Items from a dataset

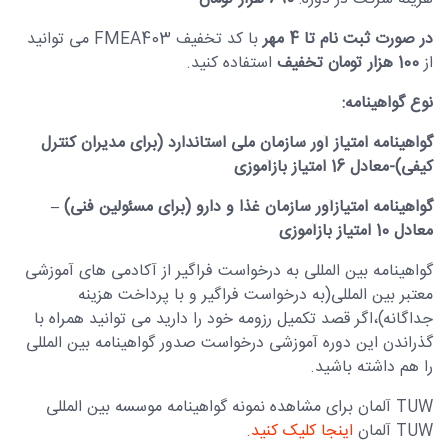
در صورت ثبت نام تا 4 مهر
با کد تخفیف FMEA403 می توانید
از
100 هزار تومان تخفیف
استفاده کنید.
نوع گواهینامه:
گواهینامه امتیاز آور سازمان ملی استاندارد
(برای مدیران کنترل
کیفی)-معادل 16 امتیاز بازآموزی
گواهینامه امتیازآور سازمان غذا و دارو (برای مسئولین فنی) –
معادل 10 امتیاز بازآموزی
گواهینامه بین المللی به درخواست فراگیر از آکادمی های آموزشی
معتبر بین المللی(به درخواست فراگیر و با پرداخت هزینه
جداگانه)،اگر قصد تکمیل رزومه خود را دارید می توانید همراه با
گذراندن این دوره آموزشی درخواست صدور گواهینامه بین المللی
را هم داشته باشید.
TUW آلمان برای مشاهده نمونه گواهینامه موسسه بین المللی
TUW آلمان
اینجا کلیک کنید.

**EXERCISE GOAL**:
Print the text from every entry above word for word, without the pictures.

**RESULT**:
در صورت ثبت نام تا 4 مهر
با کد تخفیف FMEA403 می توانید
از
100 هزار تومان تخفیف
استفاده کنید.
نوع گواهینامه:
گواهینامه امتیاز آور سازمان ملی استاندارد
(برای مدیران کنترل
کیفی)-معادل 16 امتیاز بازآموزی
گواهینامه امتیازآور سازمان غذا و دارو (برای مسئولین فنی) –
معادل 10 امتیاز بازآموزی
گواهینامه بین المللی به درخواست فراگیر از آکادمی های آموزشی
معتبر بین المللی(به درخواست فراگیر و با پرداخت هزینه
جداگانه)،اگر قصد تکمیل رزومه خود را دارید می توانید همراه با
گذراندن این دوره آموزشی درخواست صدور گواهینامه بین المللی
را هم داشته باشید.
TUW آلمان برای مشاهده نمونه گواهینامه موسسه بین المللی
TUW آلمان
اینجا کلیک کنید.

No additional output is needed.